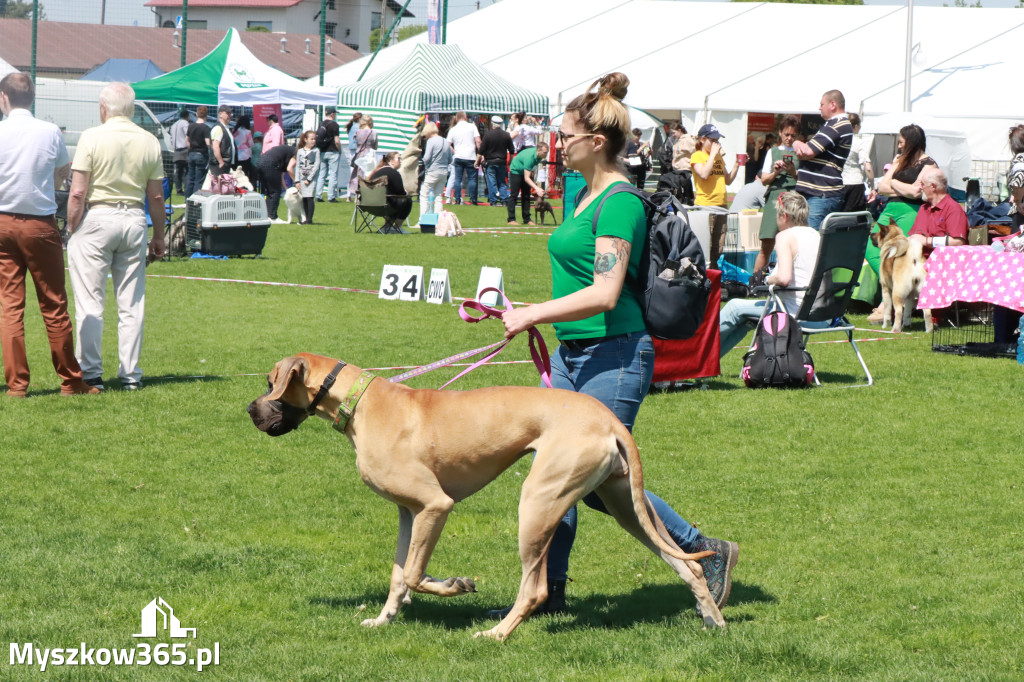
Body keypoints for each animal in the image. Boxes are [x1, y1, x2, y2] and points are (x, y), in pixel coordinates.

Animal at [247, 350, 724, 638]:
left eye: (271, 382)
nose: (249, 410)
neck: (361, 402)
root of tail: (610, 420)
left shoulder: (436, 506)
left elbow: (416, 574)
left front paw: (454, 584)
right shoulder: (409, 513)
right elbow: (400, 575)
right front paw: (383, 619)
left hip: (538, 504)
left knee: (534, 591)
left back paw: (496, 634)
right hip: (626, 504)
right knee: (687, 565)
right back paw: (713, 617)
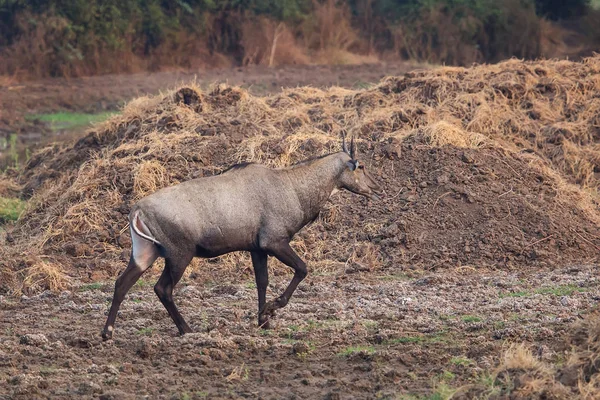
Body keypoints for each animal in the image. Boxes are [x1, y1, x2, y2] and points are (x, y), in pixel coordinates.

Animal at [98, 134, 380, 340]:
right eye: (362, 166)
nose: (376, 189)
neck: (292, 187)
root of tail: (137, 209)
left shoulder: (257, 248)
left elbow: (262, 281)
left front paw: (263, 320)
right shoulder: (274, 242)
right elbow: (302, 269)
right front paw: (271, 309)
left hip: (144, 252)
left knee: (121, 283)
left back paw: (107, 333)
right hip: (179, 255)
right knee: (162, 289)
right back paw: (186, 330)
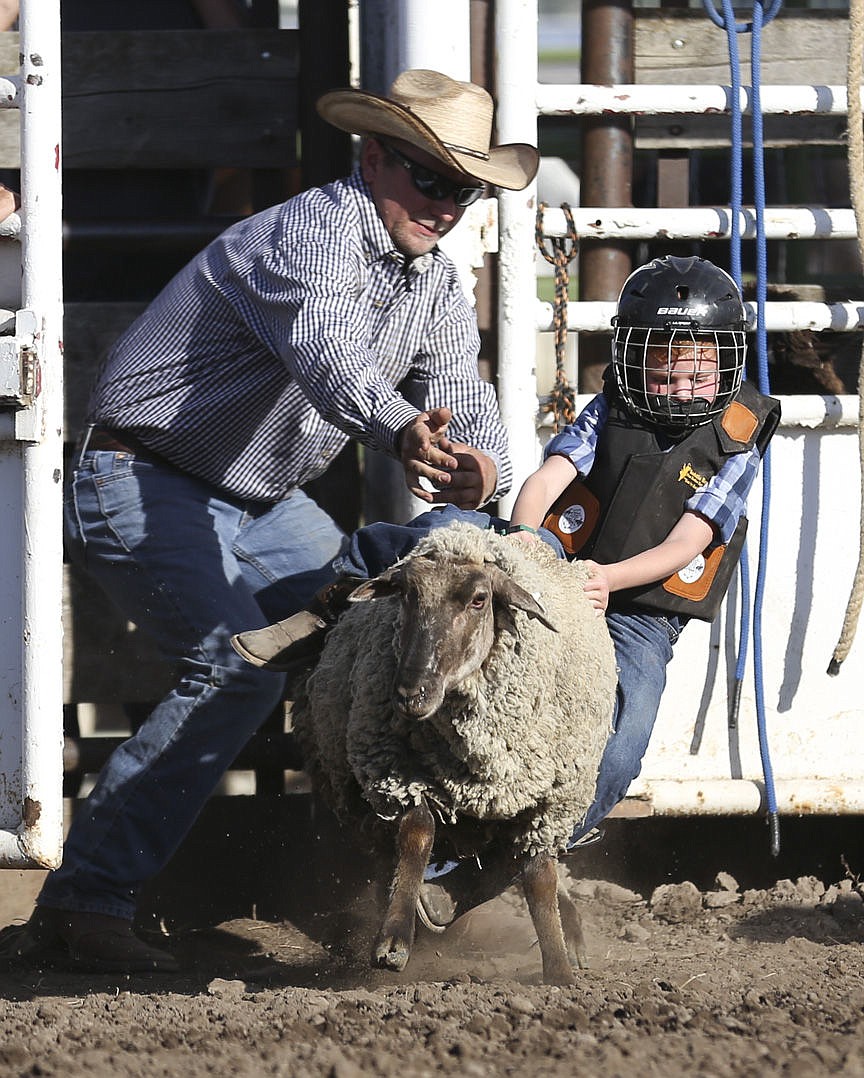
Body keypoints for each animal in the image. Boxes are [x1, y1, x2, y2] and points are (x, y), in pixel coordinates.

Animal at [293, 517, 616, 983]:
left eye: (480, 599)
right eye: (406, 594)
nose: (411, 694)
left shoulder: (551, 800)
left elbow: (539, 877)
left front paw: (558, 971)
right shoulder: (399, 773)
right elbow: (417, 832)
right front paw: (393, 940)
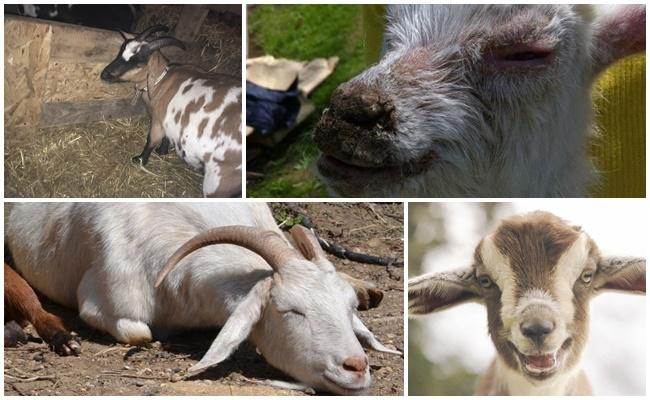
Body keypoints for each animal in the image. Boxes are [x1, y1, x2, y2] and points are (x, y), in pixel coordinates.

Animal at [100, 25, 242, 198]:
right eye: (121, 50)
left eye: (138, 62)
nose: (104, 74)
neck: (162, 82)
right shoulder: (169, 121)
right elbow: (166, 138)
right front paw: (162, 151)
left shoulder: (158, 121)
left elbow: (151, 140)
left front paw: (140, 160)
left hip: (218, 182)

^^^^^^^^^^^^^^^^

» Task directions: Scanning the data above, copy out every line where "elbow" is found.

» Your solution:
left elbow: (416, 574)
right elbow: (400, 575)
left elbow: (262, 281)
right elbow: (302, 269)
left elbow: (539, 877)
right elbow: (417, 832)
right elbow: (166, 138)
left elbow: (151, 140)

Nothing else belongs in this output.